On Tue, Nov 15, 2011 at 10:12 AM, Jacques Bride <jacque...@googlemail.com> wrote:
Hello
Reading yesterday the great news that the ubuntu-omap-extras package
was ready for oneiric 11.10, I decided to upgrade my pandaboard from
natty 11.04 to oneiric 11.10 in order to get advantage of the 1080p
video decode I need for a project.
ouch. we didn't tes I willt upgrade from 11.04 to 11.10. the management of the bootloaders has changed (they are now real packages), so that might be a problem... also I am not sure if the correct kernel is going to be installed in this case...
can you pastebin the output of dpkg -l ?
i am not very confident that we will be able to make this work... worst case you will need to reinstall :-)
also note that using an external USB driver is really a must have if you want to do anything serious as the SD is way too slow, see http://omappedia.org/wiki/Ubuntu_on_OMAP_FAQ#I_want_to_install_Ubuntu_on_external_USB_hard_disk_instead_of_sluggish_SD_card
great!
>
> Now I have to write my own application (in C) that calls the pandaboard
> hardware video decoder. I just need to decode raw video streams (h264) frame
> per frame using the OpenMax api on the cortex A9.
>
> Is there an example C file available already available for OpenMax video
> decode on OMAP4?
in this release we are no longer using OpenMax. Instead we are using
DCE API (Distributed Codec Engine). Basically DCE lets us directly
access the 'codec' API without the OMX glue. TI indeed has a standard
codec API called Codec Engine with APIs such as Engine_open(), and
then VIDDECx_process(), VIDDECx_create(), ... The CE APIs are used
underneath the OMX API. So what DCE is doing is that we are removing
the OMX layers.
You can see here a very initial anouncement for libDCE :
http://bloggingthemonkey.blogspot.com/2010/11/announcing-libdce-and-gst-ducati.html.
The code has changed a lot since that, but the concept has remain the
same.
Regarding the Ducati firmware, it's built without the OMX layers as
well. It used to be possible to rebuild the firmware when TI was
making public release of the codecs, see the recipe here:
http://omappedia.org/wiki/DistributedCodecEngine. However newer codecs
releases aren't public and the firmware that we release in the Ubuntu
PPA includes the latest version of these codecs. But the recipe gives
you an idea of how it's built.
the DCE code is in the 'dce' package in the PPA. The development of
that is public, and the upstream git tree is here :
http://gitorious.org/gstreamer-omap/libdce
We also released gst-ducati which is the GST plugin that uses the
libdce APIs which can serve as an example.
We used to have a DCE 'simple test framework', but I don't know how
well it's been maintained. robclark, might be able to comment on
that...
no, OMX does not use DCE, but 'CE'.
In fact it's more or less something like this:
DOMX (A9) -> syslink (A9) -> syslink (M3) --> OMX(M3) --> CE (M3) -->
XDM/XDAIS (M3) -> codec (IVAHD)
and
DCE (A9) -> syslink (A9) -> syslink (M3) --> CE (M3) --> XDM/XDAIS
(M3) -> codec (IVAHD)
[some details are intentionally omitted for clarity]
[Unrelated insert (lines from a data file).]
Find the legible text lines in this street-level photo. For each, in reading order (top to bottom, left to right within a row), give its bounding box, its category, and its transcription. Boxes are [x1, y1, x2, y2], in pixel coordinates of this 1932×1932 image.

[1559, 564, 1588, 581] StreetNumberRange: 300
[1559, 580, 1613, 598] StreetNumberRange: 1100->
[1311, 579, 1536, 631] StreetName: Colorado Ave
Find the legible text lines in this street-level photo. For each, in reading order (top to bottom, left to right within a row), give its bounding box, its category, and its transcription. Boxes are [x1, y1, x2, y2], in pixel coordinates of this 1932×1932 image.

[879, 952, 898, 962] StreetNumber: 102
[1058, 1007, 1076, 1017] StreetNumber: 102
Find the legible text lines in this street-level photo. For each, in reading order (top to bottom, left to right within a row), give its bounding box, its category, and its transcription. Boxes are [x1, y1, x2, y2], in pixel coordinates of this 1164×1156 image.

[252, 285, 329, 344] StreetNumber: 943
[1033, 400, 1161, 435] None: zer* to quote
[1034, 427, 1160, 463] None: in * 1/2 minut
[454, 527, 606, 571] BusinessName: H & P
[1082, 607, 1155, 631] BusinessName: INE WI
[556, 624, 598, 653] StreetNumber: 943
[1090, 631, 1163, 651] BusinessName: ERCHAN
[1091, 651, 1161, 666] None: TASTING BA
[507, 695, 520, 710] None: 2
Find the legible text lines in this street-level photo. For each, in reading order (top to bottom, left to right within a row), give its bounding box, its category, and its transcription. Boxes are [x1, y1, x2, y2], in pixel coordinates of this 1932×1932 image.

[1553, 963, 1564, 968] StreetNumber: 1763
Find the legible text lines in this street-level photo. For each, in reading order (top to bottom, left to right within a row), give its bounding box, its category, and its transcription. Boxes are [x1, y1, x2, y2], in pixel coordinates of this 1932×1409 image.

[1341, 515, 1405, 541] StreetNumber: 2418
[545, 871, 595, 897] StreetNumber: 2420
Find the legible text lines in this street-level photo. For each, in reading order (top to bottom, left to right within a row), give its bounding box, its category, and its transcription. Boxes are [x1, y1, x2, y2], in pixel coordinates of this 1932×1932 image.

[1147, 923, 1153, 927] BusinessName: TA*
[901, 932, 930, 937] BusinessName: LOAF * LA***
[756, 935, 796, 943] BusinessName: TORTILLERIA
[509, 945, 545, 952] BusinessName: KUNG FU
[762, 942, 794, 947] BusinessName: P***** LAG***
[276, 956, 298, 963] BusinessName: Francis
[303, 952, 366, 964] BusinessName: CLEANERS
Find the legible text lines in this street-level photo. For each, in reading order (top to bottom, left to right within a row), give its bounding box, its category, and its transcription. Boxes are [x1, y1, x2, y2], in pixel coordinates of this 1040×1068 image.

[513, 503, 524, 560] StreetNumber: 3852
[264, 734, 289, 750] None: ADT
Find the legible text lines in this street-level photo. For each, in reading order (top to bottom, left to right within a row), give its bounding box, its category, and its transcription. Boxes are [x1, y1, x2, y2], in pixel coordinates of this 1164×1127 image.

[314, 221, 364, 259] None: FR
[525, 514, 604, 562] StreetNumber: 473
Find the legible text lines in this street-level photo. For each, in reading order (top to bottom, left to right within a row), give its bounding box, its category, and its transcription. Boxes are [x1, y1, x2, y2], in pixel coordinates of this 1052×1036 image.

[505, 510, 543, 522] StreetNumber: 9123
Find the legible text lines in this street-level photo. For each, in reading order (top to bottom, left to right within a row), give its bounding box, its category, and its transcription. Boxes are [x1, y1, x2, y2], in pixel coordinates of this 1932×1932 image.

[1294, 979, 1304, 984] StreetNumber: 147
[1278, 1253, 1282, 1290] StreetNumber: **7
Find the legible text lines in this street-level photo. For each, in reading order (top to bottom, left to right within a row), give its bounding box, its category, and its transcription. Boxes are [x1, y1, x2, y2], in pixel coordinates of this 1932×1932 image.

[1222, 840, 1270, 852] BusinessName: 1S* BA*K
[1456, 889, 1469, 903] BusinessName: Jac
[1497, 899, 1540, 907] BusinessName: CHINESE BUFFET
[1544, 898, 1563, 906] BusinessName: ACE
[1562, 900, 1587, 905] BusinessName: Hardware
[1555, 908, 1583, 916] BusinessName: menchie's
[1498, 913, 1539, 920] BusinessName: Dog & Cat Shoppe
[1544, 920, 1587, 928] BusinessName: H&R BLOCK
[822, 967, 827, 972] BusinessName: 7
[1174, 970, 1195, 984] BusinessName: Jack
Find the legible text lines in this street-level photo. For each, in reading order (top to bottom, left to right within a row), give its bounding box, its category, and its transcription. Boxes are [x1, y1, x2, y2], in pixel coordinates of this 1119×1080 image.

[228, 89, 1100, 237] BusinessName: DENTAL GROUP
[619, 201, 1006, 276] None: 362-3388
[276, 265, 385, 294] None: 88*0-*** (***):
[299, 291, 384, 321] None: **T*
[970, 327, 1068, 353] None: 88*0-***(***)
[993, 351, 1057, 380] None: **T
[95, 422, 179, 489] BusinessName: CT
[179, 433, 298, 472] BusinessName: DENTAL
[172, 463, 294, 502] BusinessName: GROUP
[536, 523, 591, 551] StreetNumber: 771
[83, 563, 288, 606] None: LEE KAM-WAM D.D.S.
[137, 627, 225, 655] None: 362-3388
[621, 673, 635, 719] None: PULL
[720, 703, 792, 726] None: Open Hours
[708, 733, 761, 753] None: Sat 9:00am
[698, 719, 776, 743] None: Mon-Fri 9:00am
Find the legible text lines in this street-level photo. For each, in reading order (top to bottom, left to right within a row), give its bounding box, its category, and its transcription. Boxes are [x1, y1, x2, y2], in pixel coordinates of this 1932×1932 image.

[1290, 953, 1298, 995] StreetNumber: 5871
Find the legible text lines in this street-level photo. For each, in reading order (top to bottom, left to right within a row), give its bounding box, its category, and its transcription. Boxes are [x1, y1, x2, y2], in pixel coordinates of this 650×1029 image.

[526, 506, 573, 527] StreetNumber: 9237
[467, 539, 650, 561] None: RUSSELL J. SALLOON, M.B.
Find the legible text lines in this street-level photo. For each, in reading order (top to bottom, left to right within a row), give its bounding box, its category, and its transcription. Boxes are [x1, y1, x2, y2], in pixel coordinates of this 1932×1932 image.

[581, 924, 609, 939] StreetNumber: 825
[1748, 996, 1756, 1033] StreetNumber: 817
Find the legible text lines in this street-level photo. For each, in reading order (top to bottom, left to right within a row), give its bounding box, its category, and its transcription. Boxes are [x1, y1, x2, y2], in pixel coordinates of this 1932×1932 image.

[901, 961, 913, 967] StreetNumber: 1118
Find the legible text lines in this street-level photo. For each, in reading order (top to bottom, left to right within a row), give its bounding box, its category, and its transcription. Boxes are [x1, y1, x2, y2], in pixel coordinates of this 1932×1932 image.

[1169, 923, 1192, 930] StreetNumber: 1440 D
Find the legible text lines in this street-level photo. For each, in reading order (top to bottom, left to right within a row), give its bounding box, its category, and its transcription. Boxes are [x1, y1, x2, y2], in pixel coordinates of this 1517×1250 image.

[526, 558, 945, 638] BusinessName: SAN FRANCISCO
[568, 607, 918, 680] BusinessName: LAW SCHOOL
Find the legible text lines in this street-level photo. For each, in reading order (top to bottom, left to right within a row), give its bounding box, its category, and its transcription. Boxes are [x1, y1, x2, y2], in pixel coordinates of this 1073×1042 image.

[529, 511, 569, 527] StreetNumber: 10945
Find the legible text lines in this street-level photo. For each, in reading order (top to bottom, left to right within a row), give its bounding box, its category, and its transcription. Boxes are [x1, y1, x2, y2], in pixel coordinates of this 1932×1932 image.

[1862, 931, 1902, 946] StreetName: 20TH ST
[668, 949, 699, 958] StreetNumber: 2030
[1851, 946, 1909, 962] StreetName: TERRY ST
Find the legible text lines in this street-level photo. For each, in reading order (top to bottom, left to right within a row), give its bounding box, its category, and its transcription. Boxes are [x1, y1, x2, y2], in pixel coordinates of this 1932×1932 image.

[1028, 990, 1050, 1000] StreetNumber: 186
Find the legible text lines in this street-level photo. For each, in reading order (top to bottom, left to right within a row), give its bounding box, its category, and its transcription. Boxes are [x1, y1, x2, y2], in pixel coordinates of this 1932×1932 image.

Basically that changes the user space API to use the codec. The
biggest motivation was to make a simpler and synchronous API that
would make the GST integration simpler and more robust.
In terms of performances this change has no negative impact (it even
reduces the latency) and the very same underlying codec is used (the
same codec *binary* to be concrete).